TP53 Mutations Predict Molecular Response to Chemotherapy in HER2-Positive Breast Cancer
TP53 mutation, but not PIK3CA status, predicts treatment response in HER2-positive breast cancer.
SAN ANTONIO—TP53 mutation, but not PIK3CA status, predicts treatment response in HER2-positive breast cancer, according to mutational analysis of data from the neoadjuvant phase 3 CALGB 40601 trial of weekly paclitaxel and trastuzumab with or without lapatinib for HER2-positive breast cancer. The findings were presented at the 2014 San Antonio Breast Cancer Symposium.
“TP53 mutation is a frequent, clinically important event in HER2-positive disease and predicts pCR [pathologic complete response] to chemotherapy plus HER2-targeting,” reported lead study author Katherine A. Hoadley, PhD, of the University of North Carolina, Chapel Hill, NC. “Frequency and type of mutation was dependent on molecular subtype within this clinically HER2-positive cohort.”
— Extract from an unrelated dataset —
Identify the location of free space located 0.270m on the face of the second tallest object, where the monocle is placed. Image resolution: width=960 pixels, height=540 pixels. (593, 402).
Previous analyses from CALGB 40601 found that HER2-enriched molecular subtype tumors had significantly better pathologic complete response pCR rates regardless of treatment, Dr. Hoadley noted. “Mutational analysis is now available for this sample set.”
“We examined the association of mutations with in-breast pCR, molecular subtypes, and gene expression signatures,” she said. In this subset, there were 82 HER2-enriched, 80 Luminal A, and 80 Luminal B tumors, she said. HER2-enriched subtype was associated with elevated pCR rates, she reported.
As expected, HER2-enriched subtype tumors were associated with significantly higher pCR rates compared with other subtypes, Dr. Hoadley reported. “HER2-enriched were almost two times the pCR rate” of Luminal A and B subtypes, she said.
“TP53 was the most frequently mutated gene (56% overall),” she reported. TP53 mutations were “significantly associated with achieving pCR” and were correlated with a higher overall somatic mutation rate, she reported
In contrast, mutations in PIK3CA and lower-frequency mutations such as GATA3, MALAT1, ERBB2, TRPS1, MPA3K1, AKT1, and MAP2K4, were not associated with pCR, she reported.
Studies that will simultaneously analyze genomic signatures, somatic mutations and clinical variables to predict pCR, are underway, she said.
The study was funded partly by GSK and the Breast Cancer Research Foundation.
- Hoadley KA, Barry WT, Pitcher BN et al. S3-06. Presented at: San Antonio Breast Cancer Symposium 2014. Dec. 9-13, 2014; San Antonio, TX.